Happy Halloween!!! Here at My Clean Kitchen we are brimming with Halloween spirit. We carved pumpkins, decorated the windows with witches. hung spiderwebs, and even …don’t judge us too much…bought costumes for the pups!
Even though we have been hard at work today bracing for hoards of trick-or-treaters projected to descend on Sara’s house, we still had time to throw together a little treat for you guys. We know how hard it can be to try and eat clean around the holidays. This is especially true for Halloween where highly processed mega distributed candy is king. So in an effort to score a win for the clean eaters out there, we threw together this delicious alternative peanut butter cup recipe.
Our cups are made with all natural almond butter instead of the over processed, highly sugared, peanut butter you usually find. We also added a little twist by adding a dash of vanilla and coconut, which we sweetened and toasted ourselves. The hint of vanilla and the coconut flavor give these almond butter cups a little something extra that is going to make it hard for you to eat just one!
Here is our recipe. We hope you enjoy them as much as we did!
Have a safe and happy Halloween!!!
Local Ingredient: local honey (purchased from the grocery store, which stocks local products).
Ingredients
1/2 cup almond butter
1 teaspoon vanilla
1 tablespoon honey
1 2/3 tablespoons coconut oil
12 oz dark chocolate (at least 70%)
1/8 cup toasted coconut, for garnish
8 cupcake liners
Instructions
- In a small bowl mix together the almond butter, honey, and vanilla extract. Place the bowl in the freezer after mixing. Allow to sit for at least 30 minutes.
- Over a double boiler melt the coconut oil. Add the dark chocolate. Melt the chocolate and mix well.
- Pour about half a tablespoon of the chocolate into each of the 8 cupcake liners. Spread evenly over the bottom, trying to coat the sides about half way up the liner. Place in the freezer for 10 minutes.
- While the chocolate is cooling, roll the almond butter into teaspoon sized balls.
- Remove the chocolate cups from the freezer. Put one ball of almond butter in each. Press the almond butter flat with your fingers, making sure it is evenly spread over the chocolate bottom.
- Pour the remaining chocolate over the top of the almond butter, making sure to cover it evenly so no almond butter is showing and the chocolate touches all sides of the cupcake liner. Sprinkle the top of the chocolate with toasted coconut.

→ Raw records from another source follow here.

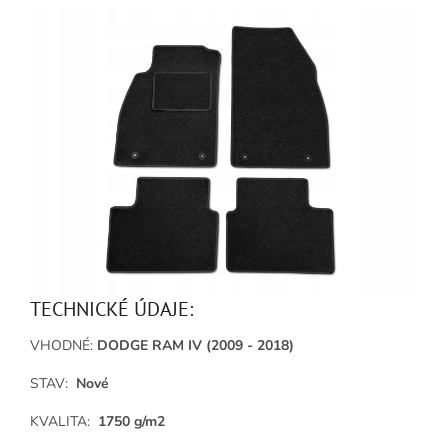
TECHNICKÉ ÚDAJE:
VHODNÉ:
DODGE RAM IV (2009 - 2018)
STAV:
Nové
KVALITA:
1750 g/m2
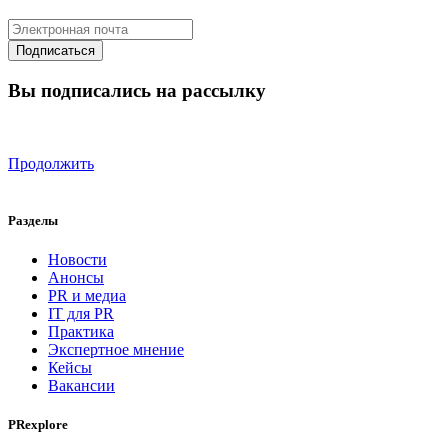
Вы подписались на рассылку
Продолжить
Разделы
Новости
Анонсы
PR и медиа
IT для PR
Практика
Экспертное мнение
Кейсы
Вакансии
PRexplore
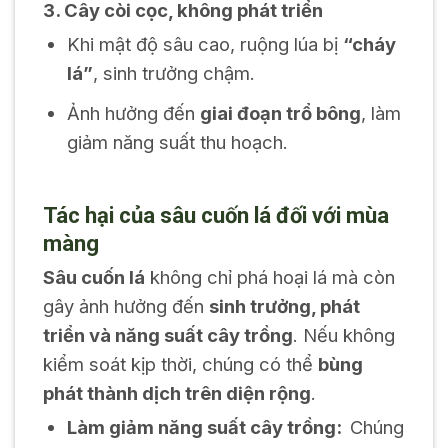
3. Cây còi cọc, không phát triển
Khi mật độ sâu cao, ruộng lúa bị
“cháy
lá”
, sinh trưởng chậm.
Ảnh hưởng đến
giai đoạn trổ bông
, làm
giảm năng suất thu hoạch.
Tác hại của sâu cuốn lá đối với mùa
màng
Sâu cuốn lá
không chỉ phá hoại lá mà còn
gây ảnh hưởng đến
sinh trưởng, phát
triển và năng suất cây trồng
. Nếu không
kiểm soát kịp thời, chúng có thể
bùng
phát thành dịch trên diện rộng
.
Làm giảm năng suất cây trồng:
Chúng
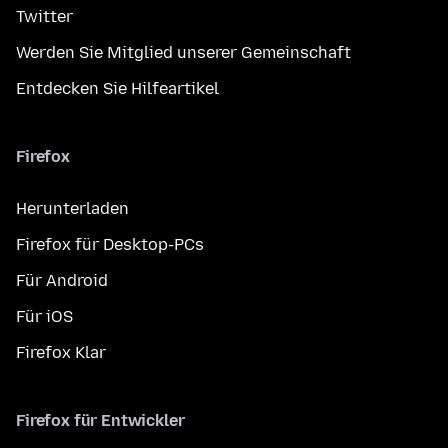
Twitter
Werden Sie Mitglied unserer Gemeinschaft
Entdecken Sie Hilfeartikel
Firefox
Herunterladen
Firefox für Desktop-PCs
Für Android
Für iOS
Firefox Klar
Firefox für Entwickler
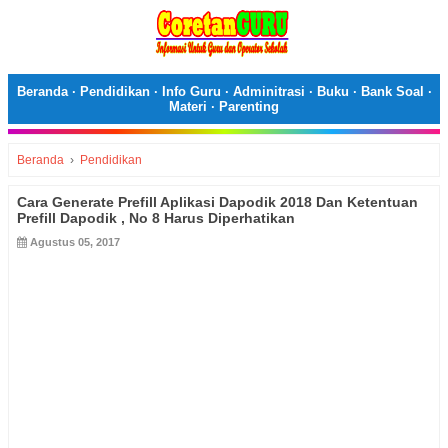
Beranda
·
Pendidikan
·
Info Guru
·
Adminitrasi
·
Buku
·
Bank Soal
·
Materi
·
Parenting
Beranda
›
Pendidikan
Cara Generate Prefill Aplikasi Dapodik 2018 Dan Ketentuan
Prefill Dapodik , No 8 Harus Diperhatikan
Agustus 05, 2017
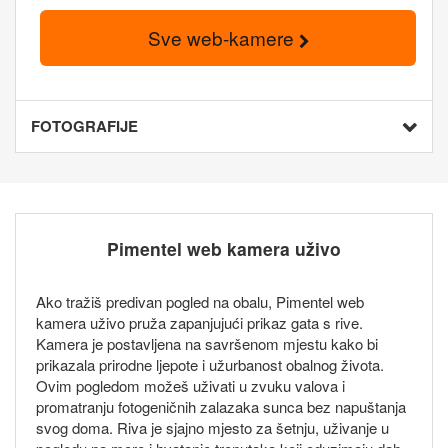
Sve web-kamere
FOTOGRAFIJE
Pimentel web kamera uživo
Ako tražiš predivan pogled na obalu, Pimentel web
kamera uživo pruža zapanjujući prikaz gata s rive.
Kamera je postavljena na savršenom mjestu kako bi
prikazala prirodne ljepote i užurbanost obalnog života.
Ovim pogledom možeš uživati u zvuku valova i
promatranju fotogeničnih zalazaka sunca bez napuštanja
svog doma. Riva je sjajno mjesto za šetnju, uživanje u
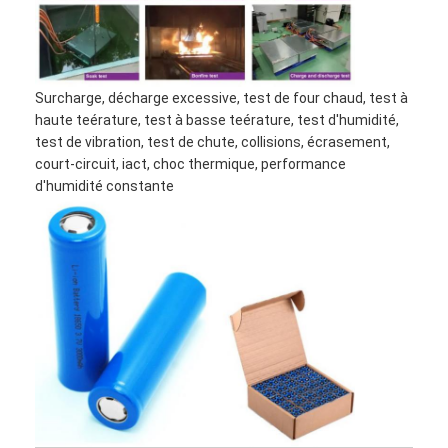
Batterie au lithium primaire
batterie de voiture hybride
Surcharge, décharge excessive, test de four chaud, test à
haute teérature, test à basse teérature, test d'humidité,
test de vibration, test de chute, collisions, écrasement,
court-circuit, iact, choc thermique, performance
d'humidité constante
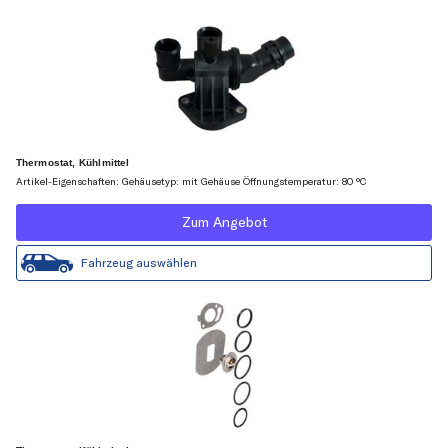
Thermostat, Kühlmittel
Artikel-Eigenschaften: Gehäusetyp: mit Gehäuse Öffnungstemperatur: 80 °C
Zum Angebot
Fahrzeug auswählen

- Put the cups back in the freezer for 30 minutes, or until the cups have hardened.
Crystal says
Ha! I totally wanted to get my dog’s costumes but didn’t get around too it this year! Sounds like you all are in the spirit! These almond butter treats looks fabulous! We should have come trick or treating at your house! I would have loved to see what you were giving out!
Jessica says
Thanks Crystal! They were delicious! The dogs weren’t too sure about their costumes, but they still looked great!!!